MALANG, LINGKARWILIS.COM – Hujan dengan intensitas sedang hingga lebat yang mengguyur Kecamatan Ngantang, Kabupaten Malang, sejak Rabu (28/1/2026) dini hari, memicu terjadinya tanah longsor di ruas Jalan Raya Provinsi Malang–Kediri, tepatnya di wilayah Desa Waturejo.
Longsor dilaporkan terjadi sekitar pukul 04.30 WIB. Tebing dengan ketinggian kurang lebih lima meter dan panjang sekitar 15 meter ambrol ke badan jalan, sehingga menutup sekitar separuh ruas jalan utama penghubung Malang dan Kediri.
Akibat kejadian tersebut, arus lalu lintas sempat terganggu dan berpotensi membahayakan pengguna jalan, baik kendaraan roda dua maupun roda empat. Pengendara terpaksa melintas secara bergantian di jalur yang tersisa.
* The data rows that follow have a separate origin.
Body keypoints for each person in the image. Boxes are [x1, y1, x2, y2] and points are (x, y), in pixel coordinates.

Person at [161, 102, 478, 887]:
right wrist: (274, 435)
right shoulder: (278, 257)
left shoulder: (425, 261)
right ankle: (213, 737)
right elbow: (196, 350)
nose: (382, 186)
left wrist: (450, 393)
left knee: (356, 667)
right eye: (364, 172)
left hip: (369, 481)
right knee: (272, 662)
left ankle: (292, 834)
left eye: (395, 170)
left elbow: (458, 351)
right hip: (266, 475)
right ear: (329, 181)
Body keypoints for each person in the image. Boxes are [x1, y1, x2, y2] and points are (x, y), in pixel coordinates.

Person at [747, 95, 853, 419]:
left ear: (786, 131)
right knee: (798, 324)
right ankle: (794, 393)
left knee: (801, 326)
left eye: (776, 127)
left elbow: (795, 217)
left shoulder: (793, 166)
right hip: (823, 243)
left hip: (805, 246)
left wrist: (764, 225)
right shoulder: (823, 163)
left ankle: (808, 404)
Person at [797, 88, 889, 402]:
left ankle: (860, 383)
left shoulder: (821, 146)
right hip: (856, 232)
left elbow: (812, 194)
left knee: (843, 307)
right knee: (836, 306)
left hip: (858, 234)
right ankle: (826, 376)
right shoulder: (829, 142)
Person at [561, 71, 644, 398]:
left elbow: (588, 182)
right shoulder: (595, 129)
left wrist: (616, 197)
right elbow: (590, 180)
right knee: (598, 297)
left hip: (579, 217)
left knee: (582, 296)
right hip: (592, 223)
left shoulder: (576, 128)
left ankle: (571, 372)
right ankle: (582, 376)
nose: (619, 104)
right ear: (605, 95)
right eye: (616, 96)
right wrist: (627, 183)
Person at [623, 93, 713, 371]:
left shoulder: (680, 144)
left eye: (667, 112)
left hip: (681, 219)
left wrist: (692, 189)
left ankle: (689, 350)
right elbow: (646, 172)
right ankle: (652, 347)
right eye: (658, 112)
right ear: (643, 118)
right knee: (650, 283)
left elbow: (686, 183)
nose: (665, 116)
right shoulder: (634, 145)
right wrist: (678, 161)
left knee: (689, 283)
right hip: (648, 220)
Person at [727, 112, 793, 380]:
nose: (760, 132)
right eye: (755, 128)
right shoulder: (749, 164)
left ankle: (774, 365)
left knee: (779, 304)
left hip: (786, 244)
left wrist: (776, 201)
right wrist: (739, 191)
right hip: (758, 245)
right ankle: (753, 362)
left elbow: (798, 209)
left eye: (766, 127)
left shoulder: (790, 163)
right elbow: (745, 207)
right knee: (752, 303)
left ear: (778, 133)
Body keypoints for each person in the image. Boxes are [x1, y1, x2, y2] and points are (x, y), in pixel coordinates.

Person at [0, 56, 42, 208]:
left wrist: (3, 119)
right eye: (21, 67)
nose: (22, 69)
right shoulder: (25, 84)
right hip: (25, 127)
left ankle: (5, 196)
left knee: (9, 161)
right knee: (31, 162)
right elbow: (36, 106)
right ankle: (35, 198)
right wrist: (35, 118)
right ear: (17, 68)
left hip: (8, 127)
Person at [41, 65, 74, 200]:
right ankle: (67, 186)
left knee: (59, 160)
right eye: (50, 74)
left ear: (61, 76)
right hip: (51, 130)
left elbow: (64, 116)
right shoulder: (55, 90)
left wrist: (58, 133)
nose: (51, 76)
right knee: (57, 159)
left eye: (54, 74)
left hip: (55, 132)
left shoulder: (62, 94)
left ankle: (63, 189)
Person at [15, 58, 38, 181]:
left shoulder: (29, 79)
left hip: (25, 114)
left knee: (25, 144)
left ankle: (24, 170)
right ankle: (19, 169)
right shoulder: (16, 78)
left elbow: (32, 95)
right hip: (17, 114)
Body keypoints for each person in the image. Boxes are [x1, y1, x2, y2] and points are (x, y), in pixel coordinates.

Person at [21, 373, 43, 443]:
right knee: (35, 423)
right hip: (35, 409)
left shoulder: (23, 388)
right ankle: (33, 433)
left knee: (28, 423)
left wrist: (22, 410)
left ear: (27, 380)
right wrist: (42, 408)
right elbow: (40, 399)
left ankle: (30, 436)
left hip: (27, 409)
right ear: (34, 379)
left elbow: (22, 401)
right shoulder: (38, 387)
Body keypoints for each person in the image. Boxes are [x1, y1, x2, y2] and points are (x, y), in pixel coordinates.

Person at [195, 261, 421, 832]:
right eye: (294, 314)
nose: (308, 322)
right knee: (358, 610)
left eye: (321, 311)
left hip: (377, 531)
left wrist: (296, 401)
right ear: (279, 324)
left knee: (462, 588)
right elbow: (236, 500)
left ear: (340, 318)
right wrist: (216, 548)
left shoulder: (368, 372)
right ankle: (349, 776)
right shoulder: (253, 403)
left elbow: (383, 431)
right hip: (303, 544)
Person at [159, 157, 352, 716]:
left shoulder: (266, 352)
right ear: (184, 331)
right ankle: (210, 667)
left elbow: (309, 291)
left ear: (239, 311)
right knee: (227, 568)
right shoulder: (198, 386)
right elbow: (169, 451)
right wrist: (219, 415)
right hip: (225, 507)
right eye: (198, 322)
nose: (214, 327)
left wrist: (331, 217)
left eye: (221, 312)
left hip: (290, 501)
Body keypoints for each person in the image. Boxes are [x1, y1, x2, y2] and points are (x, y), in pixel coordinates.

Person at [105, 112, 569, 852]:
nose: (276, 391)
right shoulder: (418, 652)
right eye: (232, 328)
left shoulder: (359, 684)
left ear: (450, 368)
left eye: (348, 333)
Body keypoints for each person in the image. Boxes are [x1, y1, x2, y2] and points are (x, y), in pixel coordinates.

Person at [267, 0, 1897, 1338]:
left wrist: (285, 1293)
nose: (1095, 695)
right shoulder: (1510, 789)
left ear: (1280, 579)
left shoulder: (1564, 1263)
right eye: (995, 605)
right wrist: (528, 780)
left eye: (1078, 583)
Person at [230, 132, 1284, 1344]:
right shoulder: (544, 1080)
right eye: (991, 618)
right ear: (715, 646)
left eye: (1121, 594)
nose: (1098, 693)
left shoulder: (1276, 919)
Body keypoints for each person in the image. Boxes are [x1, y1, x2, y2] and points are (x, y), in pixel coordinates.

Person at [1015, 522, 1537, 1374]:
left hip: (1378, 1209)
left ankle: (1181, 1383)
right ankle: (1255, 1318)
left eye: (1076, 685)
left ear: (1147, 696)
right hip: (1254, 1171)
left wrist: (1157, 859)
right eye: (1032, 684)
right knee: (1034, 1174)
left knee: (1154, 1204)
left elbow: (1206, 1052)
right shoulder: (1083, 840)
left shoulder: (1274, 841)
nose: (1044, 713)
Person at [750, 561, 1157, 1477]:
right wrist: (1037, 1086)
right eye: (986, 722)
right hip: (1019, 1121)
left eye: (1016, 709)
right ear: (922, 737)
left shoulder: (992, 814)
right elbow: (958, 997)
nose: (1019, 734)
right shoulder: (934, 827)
Petugas menerima laporan kejadian sekitar pukul 08.15 WIB. Berdasarkan informasi di lapangan, hujan mulai turun sejak pukul 00.30 WIB hingga menjelang pagi, menyebabkan kondisi tanah menjadi jenuh air dan tidak stabil hingga akhirnya longsor.
Meski tidak menimbulkan korban jiwa, material longsoran yang masih berada di badan jalan membuat lokasi tersebut dinilai rawan, terutama jika hujan kembali turun dan memicu longsor susulan.
Saat ini, petugas terkait bersama unsur kewilayahan terus melakukan pemantauan dan berkoordinasi untuk penanganan serta pembersihan material longsor. Pengguna jalan diimbau untuk lebih berhati-hati dan mengikuti arahan petugas saat melintas di kawasan tersebut.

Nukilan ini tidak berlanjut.